#### [Selected passage]

· · · · · · ·

Really running thru the complete set of docs is valuable so definitely do it. I feel quite a bit more confident in the basics. Although the layout and scaling options are limited, they do seem to work ok across my devices (Samsung S2, Tab 2 Plus, and iPhone 4G (yeah I got my macbook pro going too).

Fighting with my Tablet – Samsung GT-P6210

So I took a week out to fight with my tablets – I have a GT-P6210 Samsung tablet and no matter what I do I cannot get this thing to be recognized on my laptop with Windows 7 64 bit Ultimate. No clue what the problem is – tried everything. Its not even picked up in device manager as something connected. I grabbed another tablet – a Samsung GT-P2010 and it connects fine to both ATS and the Samsung Kies software. There’s no firmware update that I can find as a download for the P6210 either. I did update the P2010 to 2.3.6 Gingerbread so I guess I’ll use this one until I can figure out the issues with the P6210. Later today I’ll see what happens on the Mac with the P6210.

Back in business – positioning in ATS is giving me swing nightmares. I’ve gotten used to mig layout in Java so dealing with this is giving me headaches. Anyway the layout options are pretty simple and based on fill and offset rules. There is also some z-order stacking rules too. When using the horizontal and vertical options its important to remember the top or left become offsets. I suppose the screens are small so the need for complex layout managers is not quite the same.Continuing on in UI will require some exploration of events and how UI components react to user actions.

· · · · · · ·

#### [Input data]
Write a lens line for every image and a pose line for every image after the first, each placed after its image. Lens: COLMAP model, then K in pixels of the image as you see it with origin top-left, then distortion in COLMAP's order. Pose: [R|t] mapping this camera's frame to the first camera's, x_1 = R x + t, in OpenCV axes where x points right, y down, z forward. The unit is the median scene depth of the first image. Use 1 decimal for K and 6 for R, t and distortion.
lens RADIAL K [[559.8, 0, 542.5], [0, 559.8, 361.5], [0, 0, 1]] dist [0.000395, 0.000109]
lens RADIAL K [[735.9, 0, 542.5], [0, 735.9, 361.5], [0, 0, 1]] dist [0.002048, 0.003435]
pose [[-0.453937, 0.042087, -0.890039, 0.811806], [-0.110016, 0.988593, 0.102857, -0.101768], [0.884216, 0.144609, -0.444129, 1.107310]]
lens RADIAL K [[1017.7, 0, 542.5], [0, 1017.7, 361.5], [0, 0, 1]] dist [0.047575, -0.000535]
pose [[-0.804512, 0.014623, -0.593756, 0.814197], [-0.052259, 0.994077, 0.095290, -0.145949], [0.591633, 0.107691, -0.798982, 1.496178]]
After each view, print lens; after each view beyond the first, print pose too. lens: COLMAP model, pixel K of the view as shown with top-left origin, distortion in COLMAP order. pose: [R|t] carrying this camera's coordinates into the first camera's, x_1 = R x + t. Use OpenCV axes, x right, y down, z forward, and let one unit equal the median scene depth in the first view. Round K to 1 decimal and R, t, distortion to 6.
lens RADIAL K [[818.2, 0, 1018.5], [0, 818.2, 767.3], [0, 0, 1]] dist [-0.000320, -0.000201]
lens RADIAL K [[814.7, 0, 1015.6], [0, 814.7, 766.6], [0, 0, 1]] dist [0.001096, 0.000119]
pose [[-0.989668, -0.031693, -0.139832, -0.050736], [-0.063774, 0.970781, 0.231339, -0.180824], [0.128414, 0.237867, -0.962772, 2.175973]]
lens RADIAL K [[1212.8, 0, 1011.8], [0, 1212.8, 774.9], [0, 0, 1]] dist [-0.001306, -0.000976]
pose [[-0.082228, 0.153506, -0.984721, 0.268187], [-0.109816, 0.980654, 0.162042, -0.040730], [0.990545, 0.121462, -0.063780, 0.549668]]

· · · · · · ·

#### [Try it]
From the notes on Samsung tablets and ATS above, write out the passage that begins at the words "Really running thru" and stops after the words "pro going too).", keeping every word and punctuation mark unchanged.

#### [Response]
Really running thru the complete set of docs is valuable so definitely do it. I feel quite a bit more confident in the basics. Although the layout and scaling options are limited, they do seem to work ok across my devices (Samsung S2, Tab 2 Plus, and iPhone 4G (yeah I got my macbook pro going too).